In lieu of an abstract, here is a brief excerpt of the content:

Reviewed by:
  • Israël : la fabrique de l'identité nationale
  • Pierre Renno
Avner Ben-Amos . – Israël : la fabrique de l'identité nationale, Paris, Éditions du CNRS, 2010, 271 p. « Histoire ».

La question identitaire est aujourd'hui au cœur des discours – académiques, militants, mais aussi diplomatiques – sur l'État israélien. Dans ces conditions, produire une étude originale sur ce thème peut sembler relever de la gageure. Avec cet ouvrage d'Avner Ben-Amos, les éditions du CNRS réussissent pourtant à nous proposer une réflexion assez rafraîchissante sur l'identité nationale israélienne.

En historien de l'éducation, Avner Ben-Amos ne s'interroge pas tant sur le contenu de l'identité israélienne que sur sa transmission. Il se penche dès lors sur les institutions mobilisées pour inculquer aux Juifs ayant rejoint la terre d'Israël (Eretz Israël) une identité nationale commune. À partir de l'étude de ces vecteurs de l'identité [End Page 164] israélienne, il en revient cependant toujours à la construction, ou – suivant le terme mis en exergue dans le titre – la « fabrique », de l'identité nationale israélienne.

Entrées enregistrées:
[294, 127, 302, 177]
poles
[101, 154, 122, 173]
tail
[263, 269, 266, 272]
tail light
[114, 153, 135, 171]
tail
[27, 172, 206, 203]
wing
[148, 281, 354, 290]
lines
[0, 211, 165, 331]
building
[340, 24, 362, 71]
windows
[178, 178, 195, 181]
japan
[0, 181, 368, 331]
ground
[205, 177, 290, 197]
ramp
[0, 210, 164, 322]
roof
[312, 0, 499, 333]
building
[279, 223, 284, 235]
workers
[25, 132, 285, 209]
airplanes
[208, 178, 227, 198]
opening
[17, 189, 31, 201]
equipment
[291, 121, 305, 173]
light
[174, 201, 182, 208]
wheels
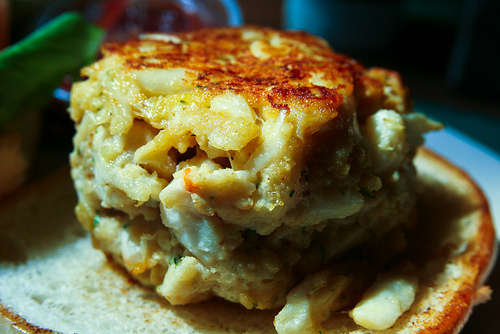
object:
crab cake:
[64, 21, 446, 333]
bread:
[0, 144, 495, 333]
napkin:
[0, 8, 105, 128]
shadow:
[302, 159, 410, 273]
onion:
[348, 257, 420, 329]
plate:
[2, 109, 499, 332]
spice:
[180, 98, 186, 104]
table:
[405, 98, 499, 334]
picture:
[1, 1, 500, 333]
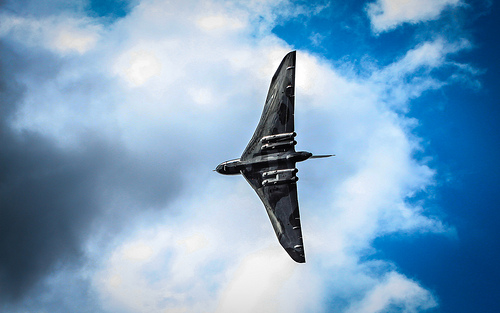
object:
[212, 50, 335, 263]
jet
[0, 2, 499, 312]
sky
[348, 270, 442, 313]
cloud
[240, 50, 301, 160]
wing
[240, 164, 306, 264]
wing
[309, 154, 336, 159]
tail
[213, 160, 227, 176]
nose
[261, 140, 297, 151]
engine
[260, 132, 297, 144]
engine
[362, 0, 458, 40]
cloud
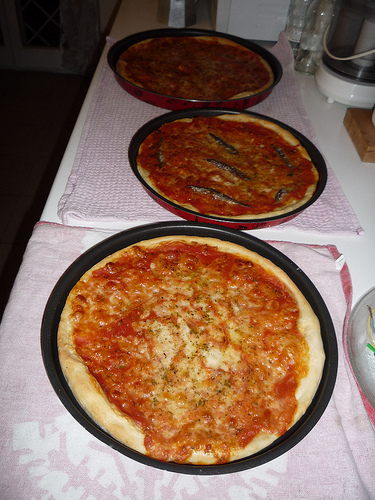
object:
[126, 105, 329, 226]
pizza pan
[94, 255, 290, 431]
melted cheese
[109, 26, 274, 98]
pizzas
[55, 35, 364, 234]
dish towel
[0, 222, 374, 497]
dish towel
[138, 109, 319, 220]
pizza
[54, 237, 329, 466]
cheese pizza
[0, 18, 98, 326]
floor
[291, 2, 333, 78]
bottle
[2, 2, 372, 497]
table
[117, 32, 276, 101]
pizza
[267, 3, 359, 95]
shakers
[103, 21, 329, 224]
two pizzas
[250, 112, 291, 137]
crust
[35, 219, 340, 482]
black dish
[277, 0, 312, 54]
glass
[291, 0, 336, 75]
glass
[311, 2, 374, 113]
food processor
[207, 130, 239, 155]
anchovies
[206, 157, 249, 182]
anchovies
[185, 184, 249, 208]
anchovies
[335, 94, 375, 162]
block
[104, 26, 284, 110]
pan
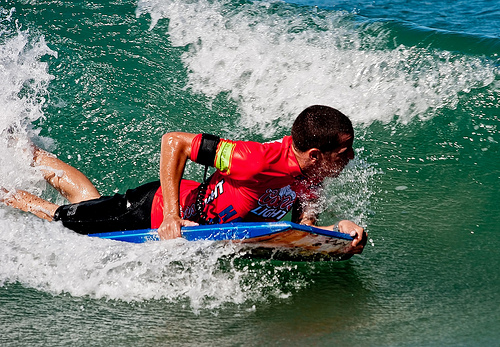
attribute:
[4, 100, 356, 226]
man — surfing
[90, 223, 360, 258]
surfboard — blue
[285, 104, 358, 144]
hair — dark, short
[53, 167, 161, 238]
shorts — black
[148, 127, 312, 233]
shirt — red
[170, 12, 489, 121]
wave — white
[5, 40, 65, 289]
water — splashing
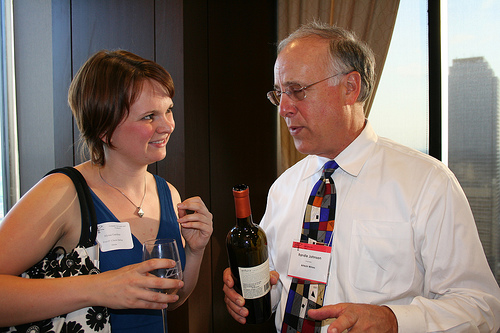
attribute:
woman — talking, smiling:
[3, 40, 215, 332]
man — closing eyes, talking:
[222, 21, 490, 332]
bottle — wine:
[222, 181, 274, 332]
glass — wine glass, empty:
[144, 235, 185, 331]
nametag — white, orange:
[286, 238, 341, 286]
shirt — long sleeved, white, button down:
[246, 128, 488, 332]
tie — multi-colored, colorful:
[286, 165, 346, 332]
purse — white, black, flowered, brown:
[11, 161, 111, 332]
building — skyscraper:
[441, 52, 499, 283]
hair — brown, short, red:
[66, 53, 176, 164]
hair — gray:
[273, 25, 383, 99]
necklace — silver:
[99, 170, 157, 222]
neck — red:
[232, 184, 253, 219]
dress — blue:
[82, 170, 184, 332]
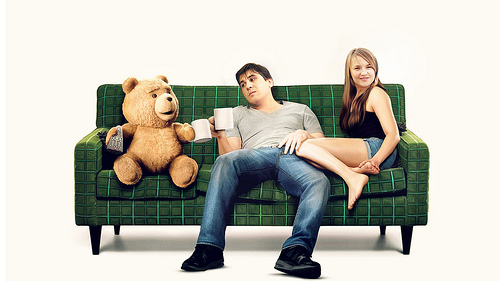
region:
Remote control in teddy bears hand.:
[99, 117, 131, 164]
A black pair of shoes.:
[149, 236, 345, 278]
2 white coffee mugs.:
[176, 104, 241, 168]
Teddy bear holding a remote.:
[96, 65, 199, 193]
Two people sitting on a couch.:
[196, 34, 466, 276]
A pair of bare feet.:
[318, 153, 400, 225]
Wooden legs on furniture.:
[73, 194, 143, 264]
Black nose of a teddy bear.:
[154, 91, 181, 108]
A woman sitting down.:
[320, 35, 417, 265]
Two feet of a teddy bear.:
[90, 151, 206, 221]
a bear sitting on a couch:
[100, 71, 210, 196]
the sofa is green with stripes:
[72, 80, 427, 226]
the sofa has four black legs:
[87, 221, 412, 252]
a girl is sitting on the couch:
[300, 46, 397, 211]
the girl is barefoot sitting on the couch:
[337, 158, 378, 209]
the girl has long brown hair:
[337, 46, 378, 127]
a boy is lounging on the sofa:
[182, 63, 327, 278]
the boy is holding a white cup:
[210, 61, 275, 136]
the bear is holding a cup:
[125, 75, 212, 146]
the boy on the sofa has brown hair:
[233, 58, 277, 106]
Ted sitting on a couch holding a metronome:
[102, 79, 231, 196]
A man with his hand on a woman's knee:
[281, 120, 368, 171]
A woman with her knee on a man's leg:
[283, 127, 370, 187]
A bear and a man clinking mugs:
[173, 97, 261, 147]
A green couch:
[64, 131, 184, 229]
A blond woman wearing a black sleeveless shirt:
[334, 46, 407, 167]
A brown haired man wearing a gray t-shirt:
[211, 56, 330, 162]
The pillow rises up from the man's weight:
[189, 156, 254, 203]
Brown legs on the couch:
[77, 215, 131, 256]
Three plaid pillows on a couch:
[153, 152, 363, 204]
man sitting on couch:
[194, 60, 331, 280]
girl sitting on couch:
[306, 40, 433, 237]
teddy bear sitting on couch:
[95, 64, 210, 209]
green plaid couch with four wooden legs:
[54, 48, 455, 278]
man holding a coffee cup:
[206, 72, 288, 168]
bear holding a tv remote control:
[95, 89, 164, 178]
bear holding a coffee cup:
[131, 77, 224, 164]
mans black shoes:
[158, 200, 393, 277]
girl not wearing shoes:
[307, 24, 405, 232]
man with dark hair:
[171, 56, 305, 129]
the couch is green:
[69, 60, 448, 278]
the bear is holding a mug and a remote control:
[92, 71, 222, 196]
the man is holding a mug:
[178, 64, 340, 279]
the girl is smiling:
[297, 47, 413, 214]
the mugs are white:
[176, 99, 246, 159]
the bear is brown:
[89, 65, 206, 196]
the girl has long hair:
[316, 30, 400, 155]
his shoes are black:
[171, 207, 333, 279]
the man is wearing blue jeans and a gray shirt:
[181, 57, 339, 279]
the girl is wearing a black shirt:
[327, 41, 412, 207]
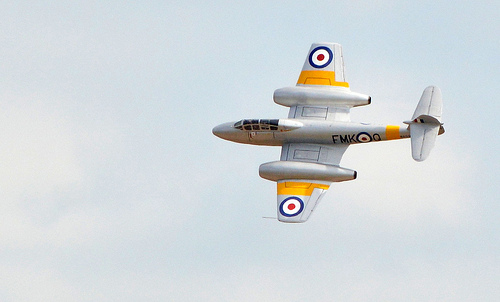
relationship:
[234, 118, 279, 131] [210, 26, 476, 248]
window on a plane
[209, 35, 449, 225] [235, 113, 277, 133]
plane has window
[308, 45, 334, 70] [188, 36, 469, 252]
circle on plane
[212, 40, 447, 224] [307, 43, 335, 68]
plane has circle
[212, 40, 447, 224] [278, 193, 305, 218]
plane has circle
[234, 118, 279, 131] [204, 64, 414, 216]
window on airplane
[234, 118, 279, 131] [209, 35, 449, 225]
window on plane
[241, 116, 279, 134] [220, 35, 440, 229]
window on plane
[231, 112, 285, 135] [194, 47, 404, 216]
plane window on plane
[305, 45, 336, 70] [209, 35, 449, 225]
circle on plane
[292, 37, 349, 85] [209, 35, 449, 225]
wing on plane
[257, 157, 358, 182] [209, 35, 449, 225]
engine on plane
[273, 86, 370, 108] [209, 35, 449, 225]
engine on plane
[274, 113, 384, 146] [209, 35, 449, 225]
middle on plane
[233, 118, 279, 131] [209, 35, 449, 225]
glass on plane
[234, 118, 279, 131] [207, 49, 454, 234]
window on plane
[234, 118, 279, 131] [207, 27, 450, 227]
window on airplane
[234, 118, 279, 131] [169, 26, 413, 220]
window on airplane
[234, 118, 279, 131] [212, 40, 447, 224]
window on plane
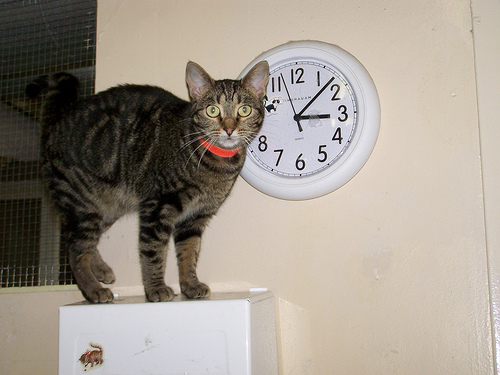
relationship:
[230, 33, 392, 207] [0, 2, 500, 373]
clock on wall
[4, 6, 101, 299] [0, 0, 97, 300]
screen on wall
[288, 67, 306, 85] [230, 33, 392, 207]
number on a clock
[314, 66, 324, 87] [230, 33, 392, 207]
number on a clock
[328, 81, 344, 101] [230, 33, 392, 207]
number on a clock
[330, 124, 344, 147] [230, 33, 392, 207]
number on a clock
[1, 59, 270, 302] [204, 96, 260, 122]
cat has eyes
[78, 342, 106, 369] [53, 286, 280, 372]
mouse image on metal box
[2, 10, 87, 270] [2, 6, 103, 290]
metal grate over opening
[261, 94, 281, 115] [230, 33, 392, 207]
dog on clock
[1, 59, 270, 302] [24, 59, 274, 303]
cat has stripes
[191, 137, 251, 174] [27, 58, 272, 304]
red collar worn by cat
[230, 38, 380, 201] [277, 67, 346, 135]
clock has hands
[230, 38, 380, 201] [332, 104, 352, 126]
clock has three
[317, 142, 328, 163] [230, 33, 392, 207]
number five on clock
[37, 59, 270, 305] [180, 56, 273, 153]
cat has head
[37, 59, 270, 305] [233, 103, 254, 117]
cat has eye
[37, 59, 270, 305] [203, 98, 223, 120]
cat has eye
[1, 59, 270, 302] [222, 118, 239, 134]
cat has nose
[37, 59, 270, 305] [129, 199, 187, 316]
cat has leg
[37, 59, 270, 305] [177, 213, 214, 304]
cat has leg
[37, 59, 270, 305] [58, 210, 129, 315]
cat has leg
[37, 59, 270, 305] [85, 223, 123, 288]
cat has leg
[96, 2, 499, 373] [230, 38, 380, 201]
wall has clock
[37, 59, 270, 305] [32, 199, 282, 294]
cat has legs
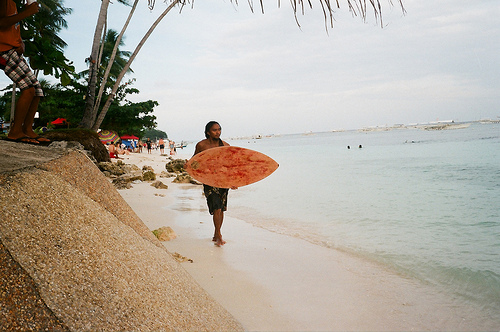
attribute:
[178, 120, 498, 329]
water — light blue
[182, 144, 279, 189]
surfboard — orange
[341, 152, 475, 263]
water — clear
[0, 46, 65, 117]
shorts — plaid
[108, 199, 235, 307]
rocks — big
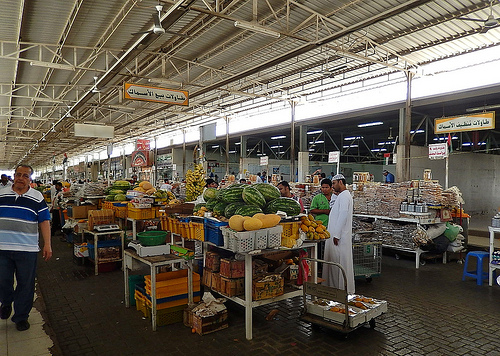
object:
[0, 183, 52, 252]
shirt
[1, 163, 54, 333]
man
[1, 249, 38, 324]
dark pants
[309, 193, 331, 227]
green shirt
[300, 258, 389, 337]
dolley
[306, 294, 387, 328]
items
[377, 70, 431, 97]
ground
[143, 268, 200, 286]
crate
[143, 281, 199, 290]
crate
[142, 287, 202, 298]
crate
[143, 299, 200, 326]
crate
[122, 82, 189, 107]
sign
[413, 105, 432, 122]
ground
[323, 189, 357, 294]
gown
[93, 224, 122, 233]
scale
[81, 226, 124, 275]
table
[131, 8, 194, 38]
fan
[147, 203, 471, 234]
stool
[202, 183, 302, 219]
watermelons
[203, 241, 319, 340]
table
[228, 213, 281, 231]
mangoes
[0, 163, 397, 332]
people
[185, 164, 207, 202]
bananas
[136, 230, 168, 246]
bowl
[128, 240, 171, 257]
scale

**Consignes de l'exercice:**
**a.** Réécrivez plus brièvement le paragraphe du compte rendu qui commence par « La question identitaire est aujourd'hui » en conservant ses faits principaux.
**b.** Poursuivez le compte rendu de l'ouvrage d'Avner Ben-Amos à partir de la dernière phrase de l'extrait.

**Réponses par consigne:**
**a.** La question identitaire occupe une place centrale dans les discours académiques, militants et diplomatiques sur l'État israélien, si bien qu'une étude originale sur ce thème paraît difficile à produire. L'ouvrage d'Avner Ben-Amos, publié aux éditions du CNRS, propose pourtant une réflexion assez rafraîchissante sur l'identité nationale israélienne.

**b.**
Ce type d'approche, aussi attentive aux idées qu'à leurs vecteurs, le préserve de tout biais essentialiste ou culturaliste. Avner Ben-Amos analyse très finement, dès l'introduction, le rapport ambivalent que les promoteurs du projet sioniste entretenaient à l'égard de la tradition juive. Si l'Ancien Testament a pu leur fournir un stock de références symboliques, l'identité nationale israélienne n'en a pas moins promu une rupture avec le stéréotype du Juif diasporique. Avner Ben-Amos se dispense dès lors de traquer, au sein du projet national sioniste, une peu probante « essence » juive. Néanmoins, malgré cette attention portée aux instruments de propagation de l'identité, son ouvrage se garde de tomber dans la dénonciation polémique d'une nation « inventée » ou d'une identité purement instrumentalisée.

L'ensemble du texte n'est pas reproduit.